Input: arr[ ] = {1, 1, 2, 2, 3}
Output: 4
Explanation: A total of 4 operations are required to make all array elements equal.
Operation 1: Replace the largest element (= arr[4] = 3) with the next largest( = arr[2] = 2). The array arr[] modifies to {1, 1, 2, 2, 2}.
Operation 2: Replace the largest element (= arr[2] = 2) with the next largest( = arr[0] = 1). The array arr[] modifies to {1, 1, 1, 2, 2}
Operation 3:  Replace the largest element (= arr[3] = 2) with the next largest( = arr[0] = 1). The array arr[] modifies to {1, 1, 1, 1, 2}
Operation 4:  Replace the largest element (= arr[4] = 2) with the next largest( = arr[0] = 1). The array arr[] modifies to {1, 1, 1, 1, 1}

Input: arr[ ] = {1, 1, 1}
Output: 0

Approach: Follow the steps below to solve the problem:

  • Initialize a variable, say value_count = 0 and operation_count = 0.
  • Sort the array arr[] in ascending order.
  • Traverse the array arr[] and check if the current element is greater than the previous element. If found to be true, then increase value_count by 1.
  • For each iteration, add value_count in operation_count.
  • Finally, print the value of operation_count.

Below is the implementation of the above approach:

C++




// C++ program to Make all array elements
// equal by perform certain operation
#include <bits/stdc++.h>
using namespace std;
 
// Function to count number of operations
// required to make all array elements equal
int operation(int arr[], int n)
{
    // Initialize the val_count
    // and operation_count by 0.
· · · ·
PROBLEM
Reproduce the array-equalization walkthrough above in full, character for character.

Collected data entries
· · · ·
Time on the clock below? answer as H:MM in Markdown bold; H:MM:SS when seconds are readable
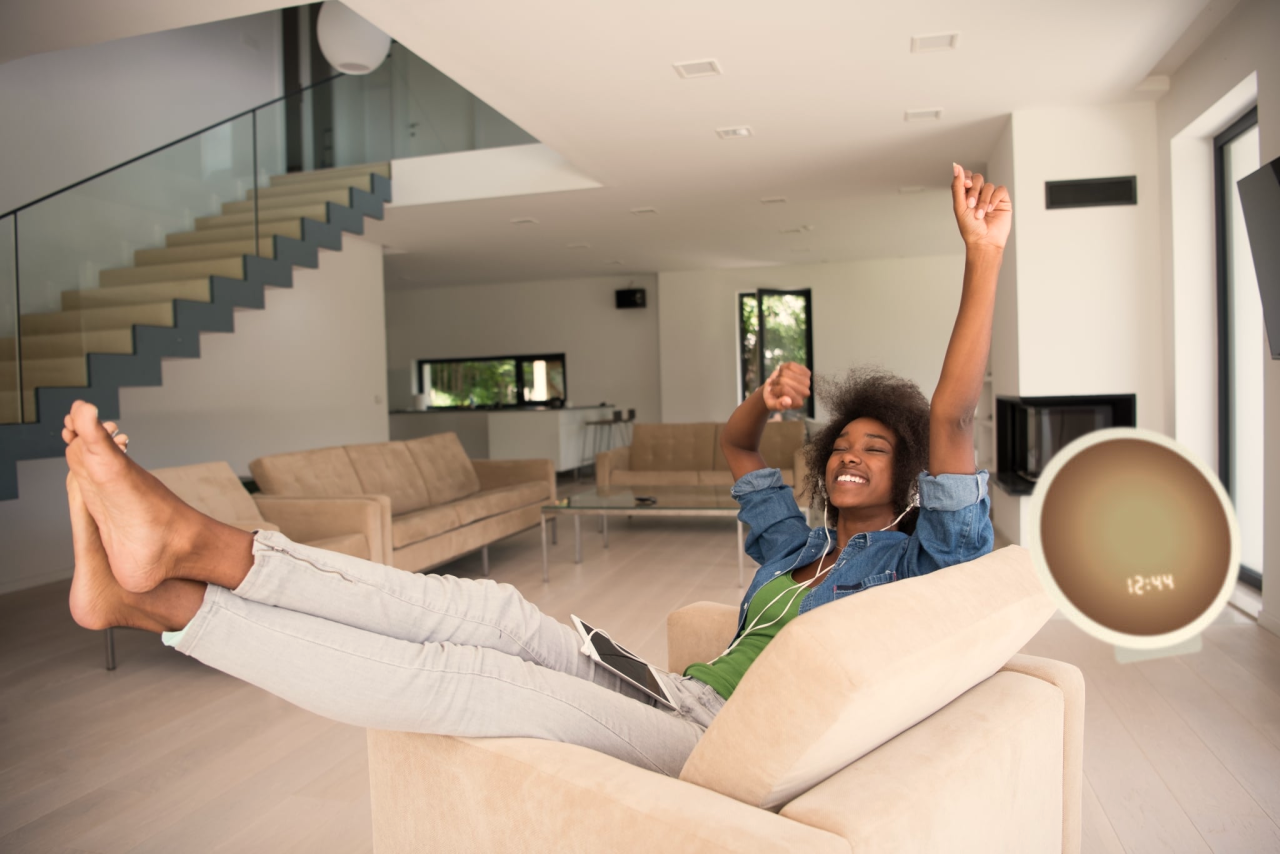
**12:44**
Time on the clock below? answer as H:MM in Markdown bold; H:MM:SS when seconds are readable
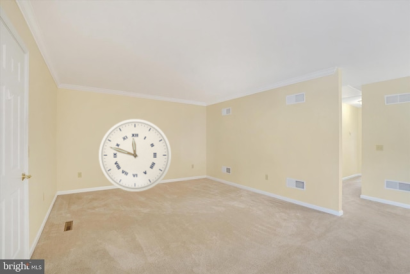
**11:48**
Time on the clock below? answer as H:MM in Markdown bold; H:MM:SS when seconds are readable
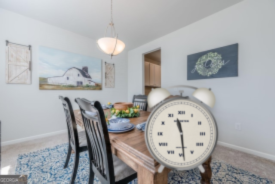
**11:29**
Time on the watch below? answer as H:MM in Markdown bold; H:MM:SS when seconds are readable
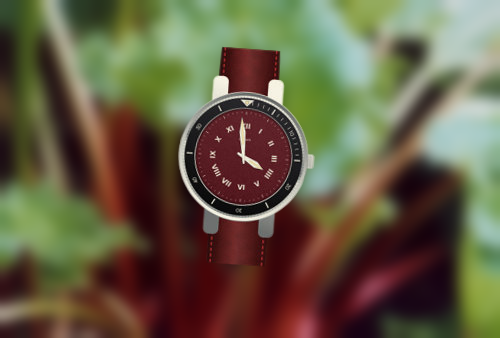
**3:59**
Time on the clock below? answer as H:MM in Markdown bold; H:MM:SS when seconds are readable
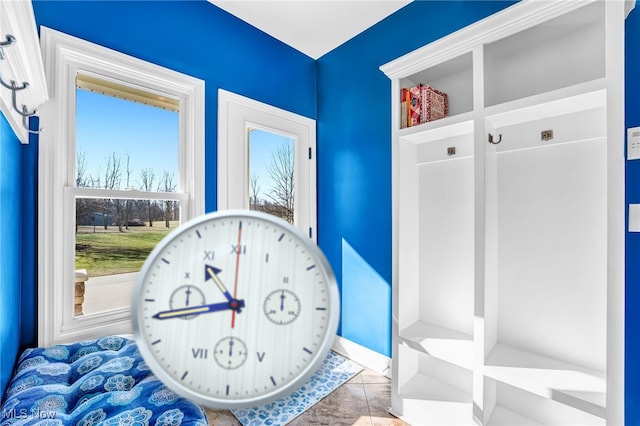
**10:43**
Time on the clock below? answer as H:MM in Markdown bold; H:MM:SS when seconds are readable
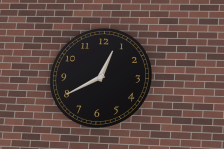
**12:40**
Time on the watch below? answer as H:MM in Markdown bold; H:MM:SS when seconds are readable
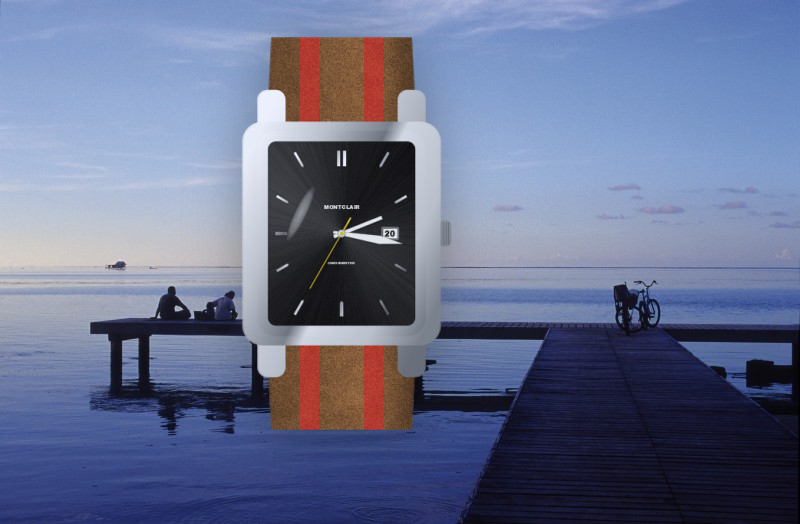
**2:16:35**
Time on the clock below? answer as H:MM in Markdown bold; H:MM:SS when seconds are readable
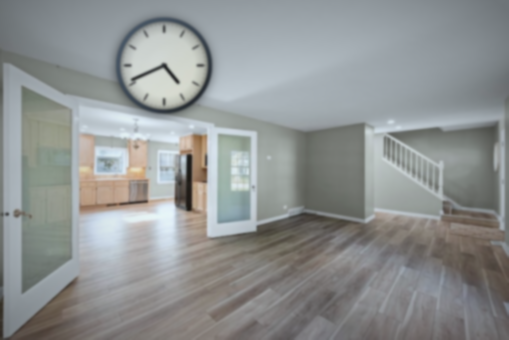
**4:41**
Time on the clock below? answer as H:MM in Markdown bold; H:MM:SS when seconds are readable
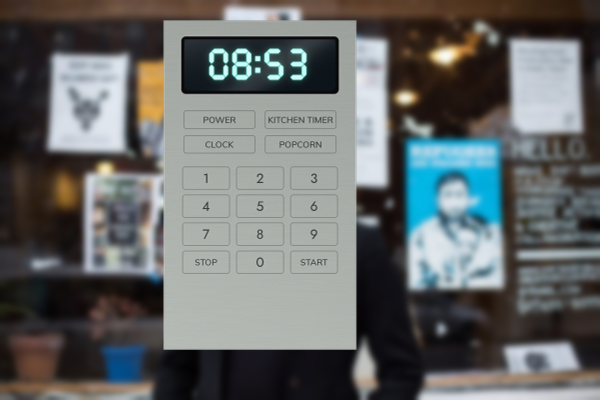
**8:53**
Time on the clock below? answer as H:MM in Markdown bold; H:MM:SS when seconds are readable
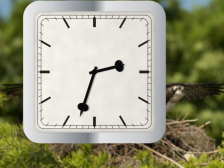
**2:33**
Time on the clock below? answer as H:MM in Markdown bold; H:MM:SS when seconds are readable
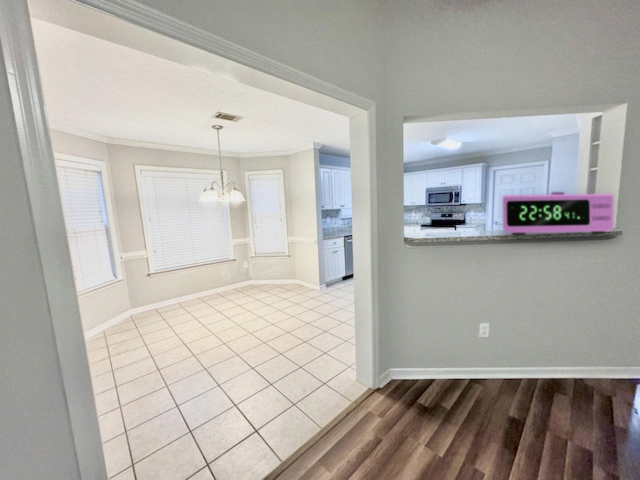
**22:58**
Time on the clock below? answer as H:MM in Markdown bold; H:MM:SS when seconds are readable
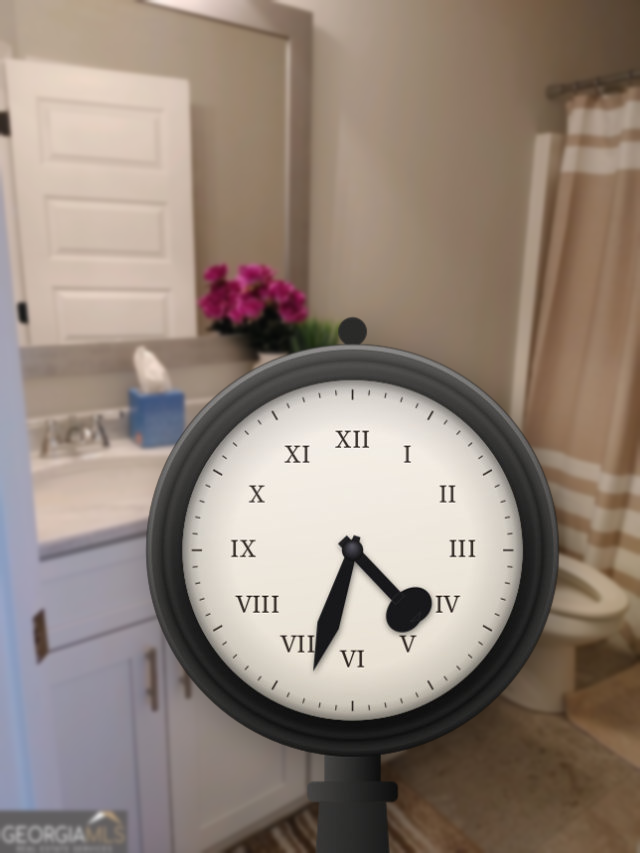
**4:33**
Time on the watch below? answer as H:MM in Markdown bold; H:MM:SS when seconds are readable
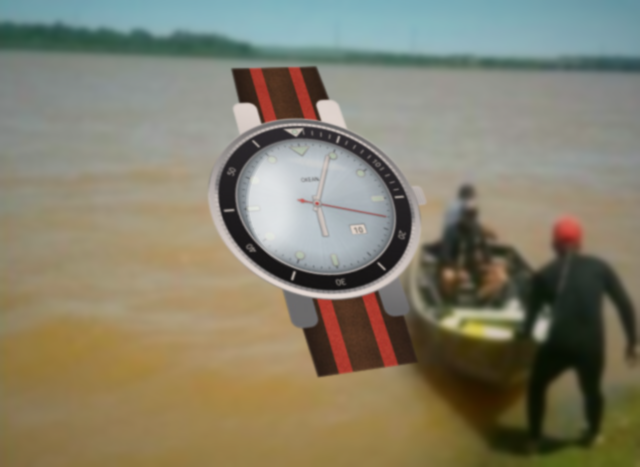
**6:04:18**
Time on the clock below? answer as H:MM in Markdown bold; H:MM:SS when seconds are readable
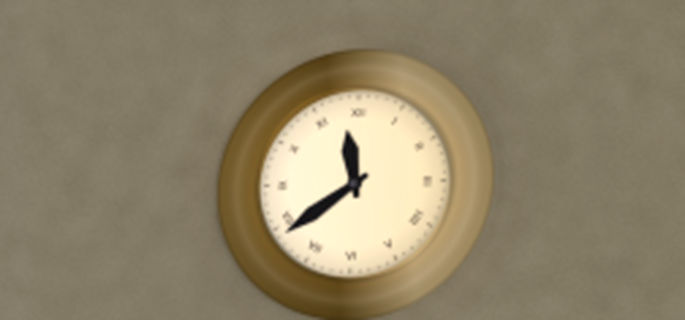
**11:39**
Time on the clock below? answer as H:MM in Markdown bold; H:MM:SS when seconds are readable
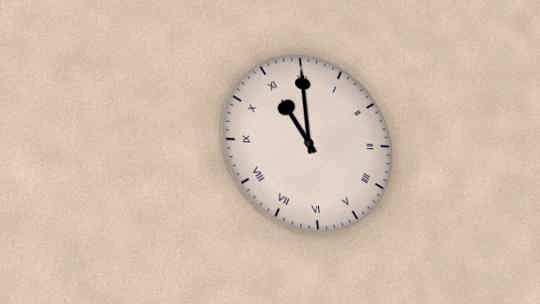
**11:00**
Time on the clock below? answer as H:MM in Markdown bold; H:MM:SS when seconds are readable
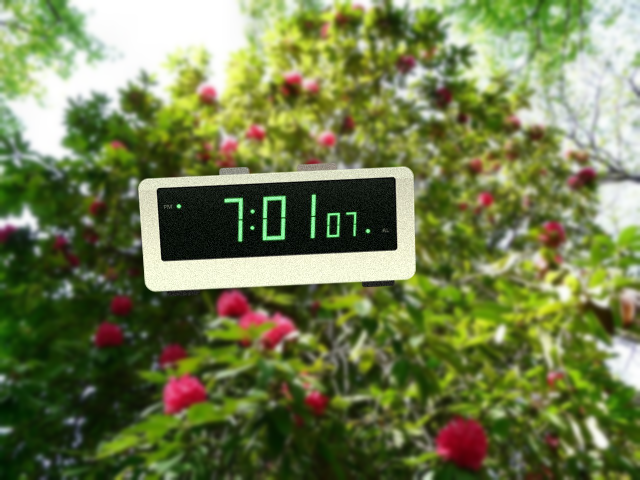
**7:01:07**
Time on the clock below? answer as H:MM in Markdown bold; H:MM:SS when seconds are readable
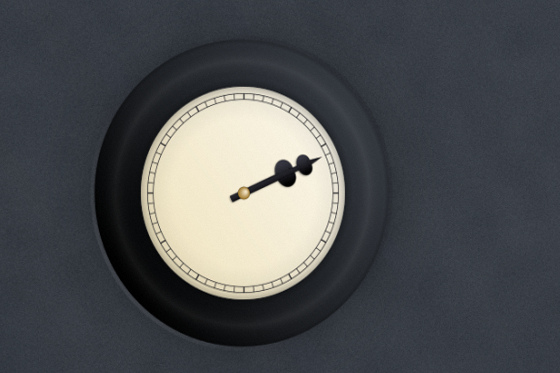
**2:11**
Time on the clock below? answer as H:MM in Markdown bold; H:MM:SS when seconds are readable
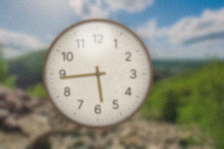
**5:44**
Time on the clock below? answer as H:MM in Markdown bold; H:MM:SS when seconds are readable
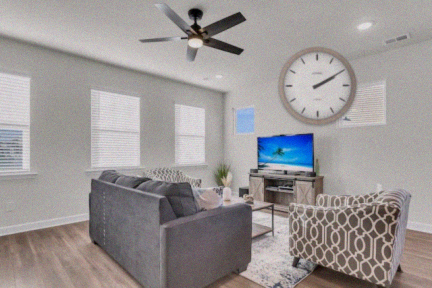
**2:10**
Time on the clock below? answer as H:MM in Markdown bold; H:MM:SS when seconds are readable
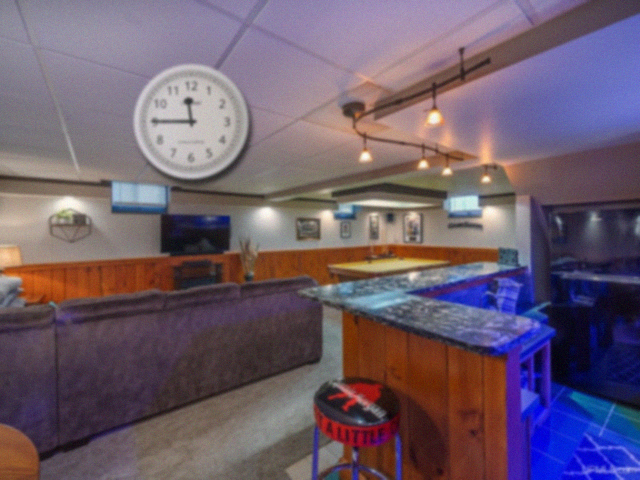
**11:45**
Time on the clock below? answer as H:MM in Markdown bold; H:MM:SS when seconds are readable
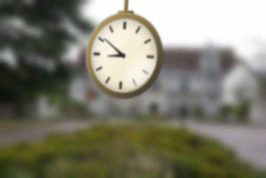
**8:51**
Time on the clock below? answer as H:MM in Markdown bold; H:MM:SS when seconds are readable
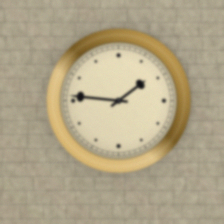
**1:46**
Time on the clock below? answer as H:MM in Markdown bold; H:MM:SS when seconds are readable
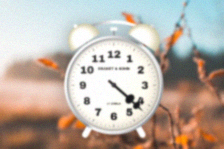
**4:22**
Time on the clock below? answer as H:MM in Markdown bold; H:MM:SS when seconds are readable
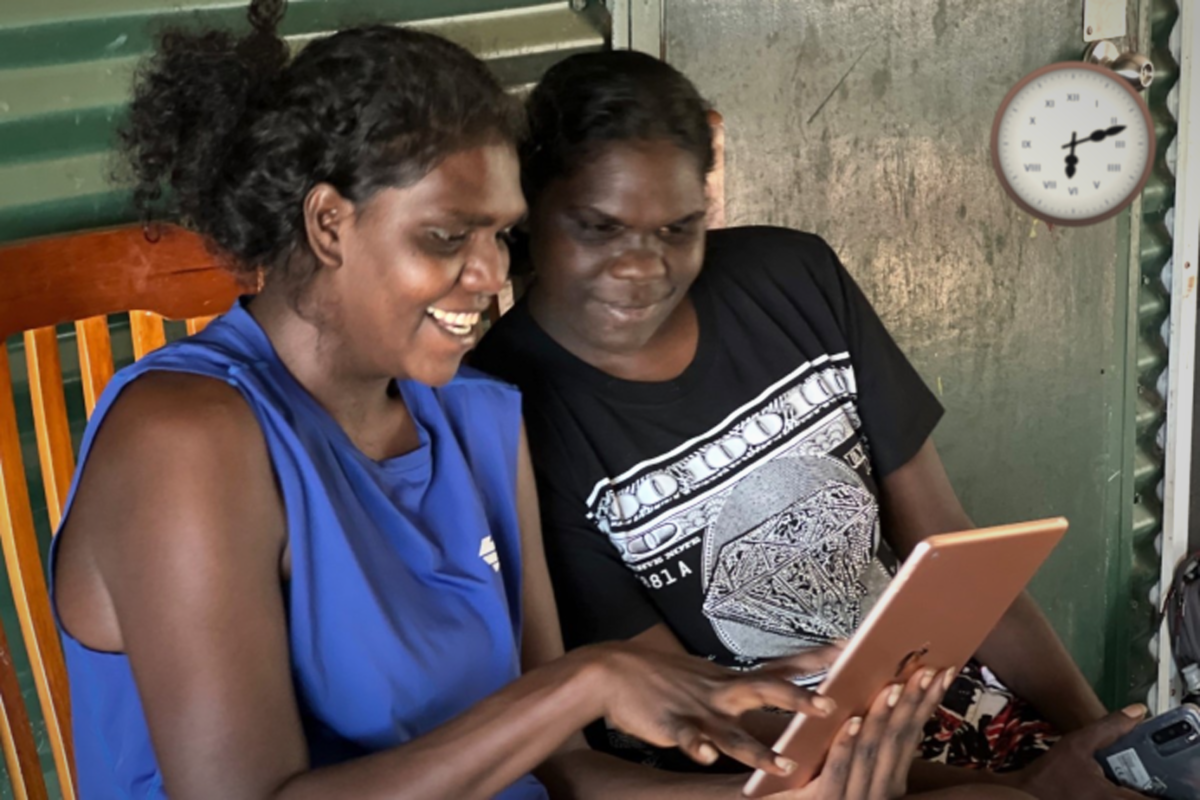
**6:12**
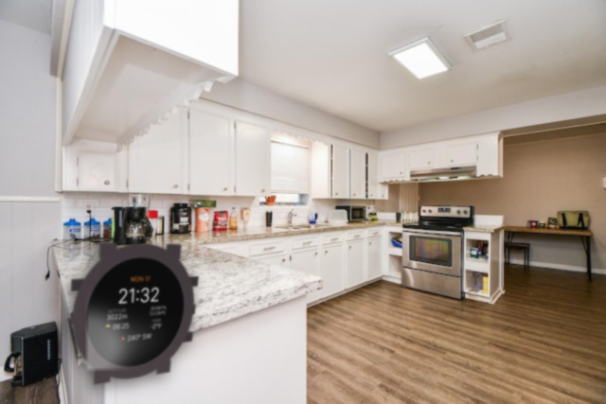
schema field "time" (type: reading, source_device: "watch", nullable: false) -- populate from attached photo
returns 21:32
· · · ·
COMPLETE RESPONSE
Input: arr[ ] = {1, 1, 2, 2, 3}
Output: 4
Explanation: A total of 4 operations are required to make all array elements equal.
Operation 1: Replace the largest element (= arr[4] = 3) with the next largest( = arr[2] = 2). The array arr[] modifies to {1, 1, 2, 2, 2}.
Operation 2: Replace the largest element (= arr[2] = 2) with the next largest( = arr[0] = 1). The array arr[] modifies to {1, 1, 1, 2, 2}
Operation 3:  Replace the largest element (= arr[3] = 2) with the next largest( = arr[0] = 1). The array arr[] modifies to {1, 1, 1, 1, 2}
Operation 4:  Replace the largest element (= arr[4] = 2) with the next largest( = arr[0] = 1). The array arr[] modifies to {1, 1, 1, 1, 1}

Input: arr[ ] = {1, 1, 1}
Output: 0

Approach: Follow the steps below to solve the problem:

  • Initialize a variable, say value_count = 0 and operation_count = 0.
  • Sort the array arr[] in ascending order.
  • Traverse the array arr[] and check if the current element is greater than the previous element. If found to be true, then increase value_count by 1.
  • For each iteration, add value_count in operation_count.
  • Finally, print the value of operation_count.

Below is the implementation of the above approach:

C++




// C++ program to Make all array elements
// equal by perform certain operation
#include <bits/stdc++.h>
using namespace std;
 
// Function to count number of operations
// required to make all array elements equal
int operation(int arr[], int n)
{
    // Initialize the val_count
    // and operation_count by 0.